Retapez à l'identique le passage de l'article sur les législatives égyptiennes qui va de « Conséquence : une » jusqu'à « (voir encadré ci-desous). ».

═══ Texte fourni ═══

© INTERNEEnviron deux cents partisans des Frères musulmans ont été arrêtés samedi et dimanche en Egypte avant le début de la seconde phase des législatives. Ces interpellations interviennent alors que la confrérie islamiste, interdite mais tolérée, s'est imposée comme la principale force d'opposition au régime, après sa percée historique lors la première phase.
"Cela prouve la volonté du Parti National Démocrate (PND - au pouvoir) à interférer dans les élections", a affirmé le porte-parole des Frères musulmans, Essam al-Eryane, "mais nous insistons pour que le scrutin se poursuive".
Objectif : 65 sièges
Si le PND, qui dominait à 80% l'Assemblée sortante, a gagné 112 sièges sur 164 en jeu lors de la première des trois phases du scrutin, les Frères musulmans ont doublé leur score, avec déjà 34 sièges, un record historique. La confrérie, le plus ancien mouvement islamiste du monde arabe, dont le guide spirituel est Mehdi Akef, vise encore au moins une trentaine de sièges pour conforter sa place de première force d'opposition. Surtout, si les Frères musulmans obtiennent au moins 65 députés, eux seuls pourront présenter un candidat d'opposition à la future présidentielle, en 2011, selon un amendement constitutionnel très controversé adopté au printemps.
Conséquence : une forte tension règne dans le pays, notamment à Alexandrie, où l'influence des Frères musulmans est forte. Des partisans armés du PND se sont ainsi postés devant les bureaux de vote (voir encadré ci-desous).

═══ Listing des données ═══

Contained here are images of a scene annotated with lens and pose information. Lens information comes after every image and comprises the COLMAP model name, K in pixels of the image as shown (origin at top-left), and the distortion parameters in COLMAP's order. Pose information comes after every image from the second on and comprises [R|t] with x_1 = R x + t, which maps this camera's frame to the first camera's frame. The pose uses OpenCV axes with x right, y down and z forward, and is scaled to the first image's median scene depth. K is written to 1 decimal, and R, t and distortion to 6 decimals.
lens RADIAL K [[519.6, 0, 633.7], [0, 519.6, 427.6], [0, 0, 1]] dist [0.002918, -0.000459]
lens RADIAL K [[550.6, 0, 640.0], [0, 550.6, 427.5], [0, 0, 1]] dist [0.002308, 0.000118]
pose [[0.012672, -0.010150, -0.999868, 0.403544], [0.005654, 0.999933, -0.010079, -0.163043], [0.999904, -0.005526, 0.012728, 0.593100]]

═══
═══ Listing des données ═══

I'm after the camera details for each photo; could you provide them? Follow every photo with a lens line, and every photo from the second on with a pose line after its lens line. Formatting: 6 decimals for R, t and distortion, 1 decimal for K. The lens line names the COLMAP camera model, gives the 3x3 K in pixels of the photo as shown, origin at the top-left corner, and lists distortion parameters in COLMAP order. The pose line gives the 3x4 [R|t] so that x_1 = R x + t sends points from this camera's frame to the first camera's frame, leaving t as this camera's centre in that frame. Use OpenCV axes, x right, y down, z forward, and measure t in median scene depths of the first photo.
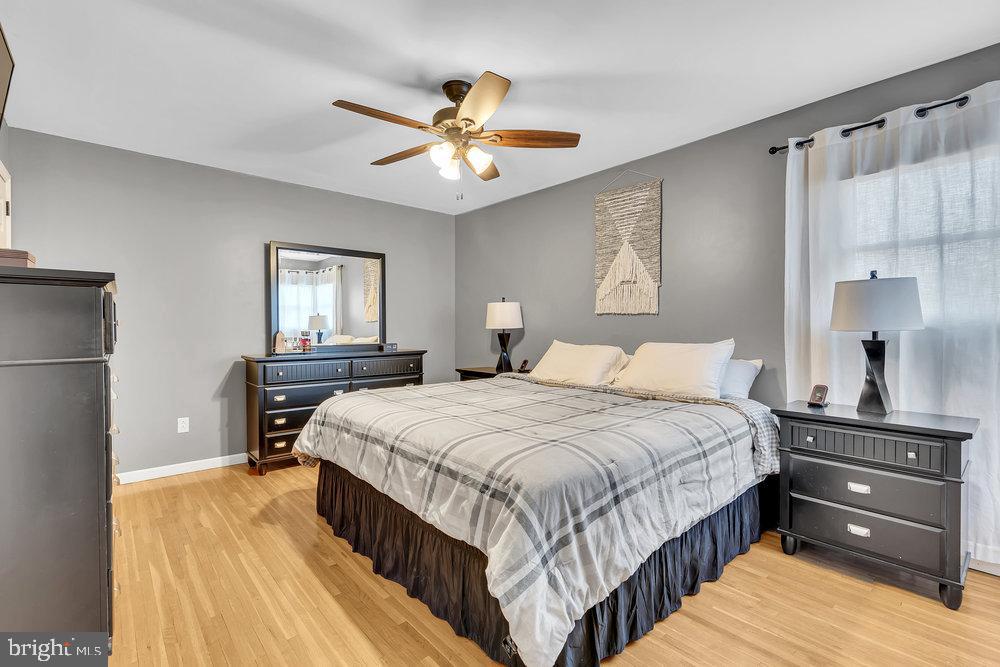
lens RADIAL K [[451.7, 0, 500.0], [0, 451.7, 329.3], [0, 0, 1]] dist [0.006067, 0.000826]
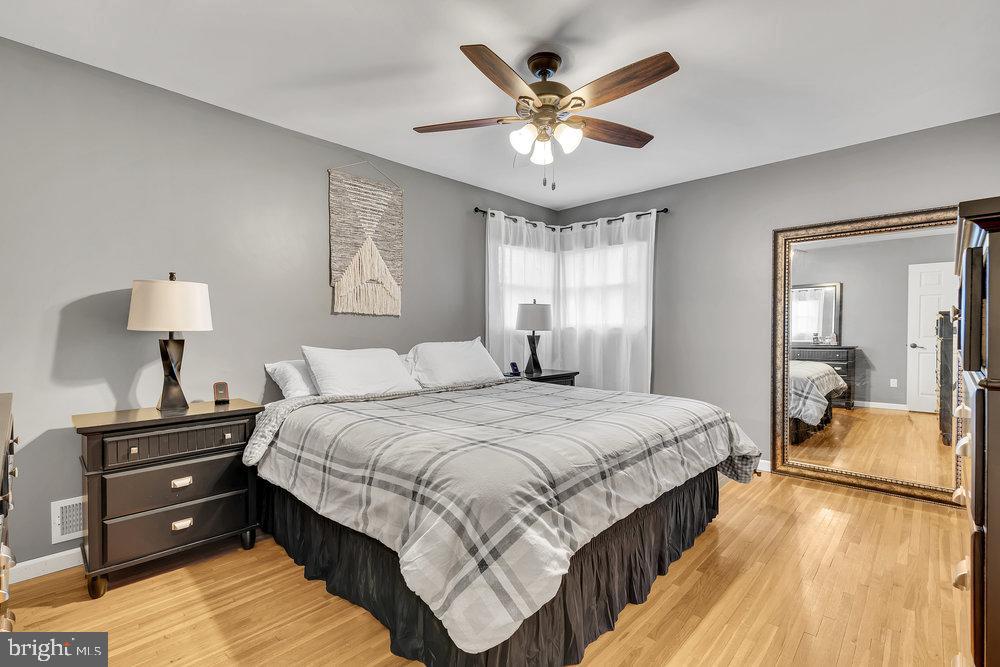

═══

### Réponse ci-dessous
Conséquence : une forte tension règne dans le pays, notamment à Alexandrie, où l'influence des Frères musulmans est forte. Des partisans armés du PND se sont ainsi postés devant les bureaux de vote (voir encadré ci-desous).